About the job
Join vCluster as an AI Infrastructure Specialist, where you will engage directly with clients at a pivotal stage in their journey, from configuring bare metal GPU nodes to deploying production-ready solutions. This role transcends typical professional services; you will operate in a pre-sales capacity, focusing on proof of value engagements that lead to robust production environments. You'll be among the first technical contacts for our neocloud and AI Factory clients, and the playbooks you create will streamline the onboarding process for future hires and clients.
vCluster is rapidly gaining recognition in the GPU AI Cloud sphere, catering to enterprises that are building AI Factories.

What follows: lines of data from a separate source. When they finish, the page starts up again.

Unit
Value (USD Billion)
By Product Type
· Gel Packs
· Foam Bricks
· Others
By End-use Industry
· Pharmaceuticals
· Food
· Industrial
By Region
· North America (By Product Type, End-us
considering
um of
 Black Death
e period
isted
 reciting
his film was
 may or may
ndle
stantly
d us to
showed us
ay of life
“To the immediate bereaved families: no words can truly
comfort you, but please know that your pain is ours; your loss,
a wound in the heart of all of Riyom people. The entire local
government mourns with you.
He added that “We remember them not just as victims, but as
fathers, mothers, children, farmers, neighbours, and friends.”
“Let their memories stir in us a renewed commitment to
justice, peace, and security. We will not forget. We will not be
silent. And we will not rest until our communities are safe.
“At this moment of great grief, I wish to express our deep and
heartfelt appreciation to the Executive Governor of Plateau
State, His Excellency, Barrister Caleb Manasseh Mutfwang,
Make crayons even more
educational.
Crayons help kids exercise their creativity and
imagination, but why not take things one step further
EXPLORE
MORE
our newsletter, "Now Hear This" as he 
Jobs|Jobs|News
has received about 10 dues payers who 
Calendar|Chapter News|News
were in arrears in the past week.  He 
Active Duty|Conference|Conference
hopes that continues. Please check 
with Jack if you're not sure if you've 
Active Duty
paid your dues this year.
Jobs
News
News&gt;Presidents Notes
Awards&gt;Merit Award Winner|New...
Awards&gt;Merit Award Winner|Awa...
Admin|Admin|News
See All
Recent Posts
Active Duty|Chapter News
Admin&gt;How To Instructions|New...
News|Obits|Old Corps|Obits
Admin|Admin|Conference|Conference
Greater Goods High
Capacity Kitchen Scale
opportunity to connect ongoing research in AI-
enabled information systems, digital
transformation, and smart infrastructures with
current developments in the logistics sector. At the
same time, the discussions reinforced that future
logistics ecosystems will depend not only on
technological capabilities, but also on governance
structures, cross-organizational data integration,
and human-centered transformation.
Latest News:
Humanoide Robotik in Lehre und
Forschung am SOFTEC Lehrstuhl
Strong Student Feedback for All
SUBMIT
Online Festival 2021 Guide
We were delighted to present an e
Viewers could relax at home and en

Our clients require the swift implementation of Kubernetes as a managed service on bare metal GPU infrastructure, and your expertise will be crucial in making this a reality.
Key Responsibilities:
Lead Technical Deployments: Oversee comprehensive technical deployments for GPU neocloud and AI Factory customers, starting from bare metal configuration to establishing a validated vCluster environment.
Infrastructure Optimization: Set up and troubleshoot bare metal GPU node infrastructure, including CNI configuration, GPU Operator setup, distributed storage backends, and RDMA/InfiniBand.

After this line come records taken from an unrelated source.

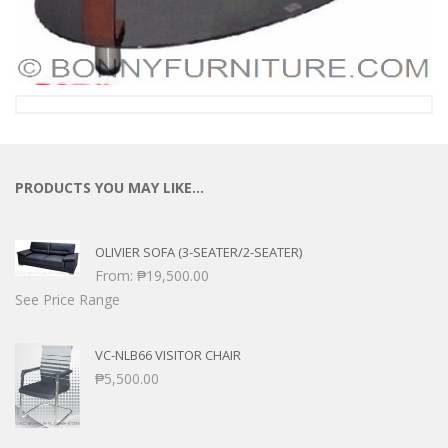
PRODUCTS YOU MAY LIKE…
OLIVIER SOFA (3-SEATER/2-SEATER)
From:
₱
19,500.00
See Price Range
VC-NLB66 VISITOR CHAIR
₱
5,500.00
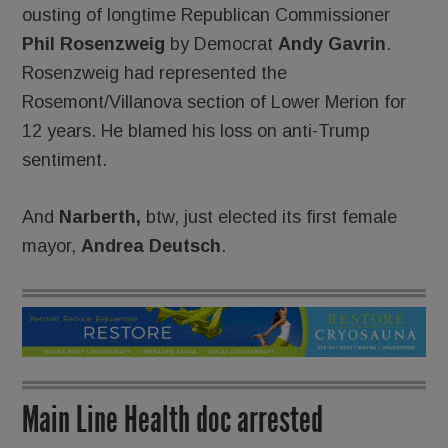
ousting of longtime Republican Commissioner
Phil Rosenzweig
by Democrat
Andy Gavrin
.
Rosenzweig had represented the
Rosemont/Villanova section of Lower Merion for
12 years. He blamed his loss on anti-Trump
sentiment.
And
Narberth,
btw, just elected its first female
mayor,
Andrea Deutsch
.
Main Line Health doc arrested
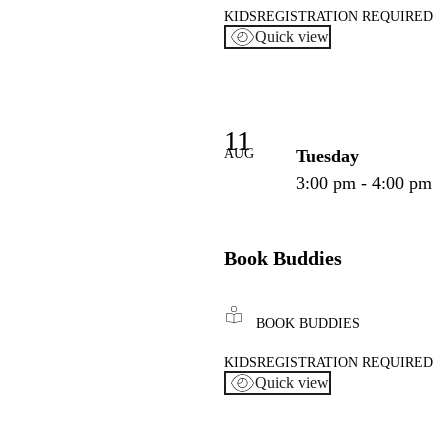
KIDS
REGISTRATION REQUIRED
Quick view
11
AUG
Tuesday
3:00 pm - 4:00 pm
Book Buddies
BOOK BUDDIES
KIDS
REGISTRATION REQUIRED
Quick view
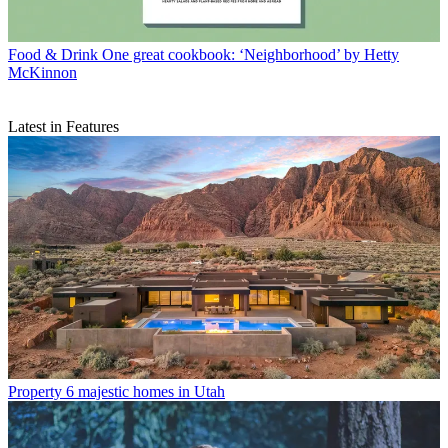
Food & Drink
One great cookbook: ‘Neighborhood’ by Hetty
McKinnon
Latest in Features
Property
6 majestic homes in Utah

Validation: Implement and validate Kubernetes and vCluster to deliver GPU-powered managed Kubernetes solutions.
Knowledge Transfer: Collaborate with customer teams to foster self-sufficiency, ensuring they can independently manage and expand their platform.
Scaling through Documentation: Create and document reusable playbooks and deployment architectures, enabling future clients to benefit from your insights.
Feedback Loop: Partner with Engineering and Product teams to identify recurring infrastructure challenges, providing valuable insights that inform our product roadmap.
Strategic Partnering: Support the Sales team in pre-sales efforts where in-depth infrastructure work is essential for proving value.
Your Profile:
Production K8s Mastery: 5+ years of experience in deploying and managing Kubernetes in production environments, preferably on bare metal or in complex setups.
GPU Fluency: Hands-on experience with NVIDIA GPU Operators, CUDA tooling, and systems-level configuration for GPU infrastructure.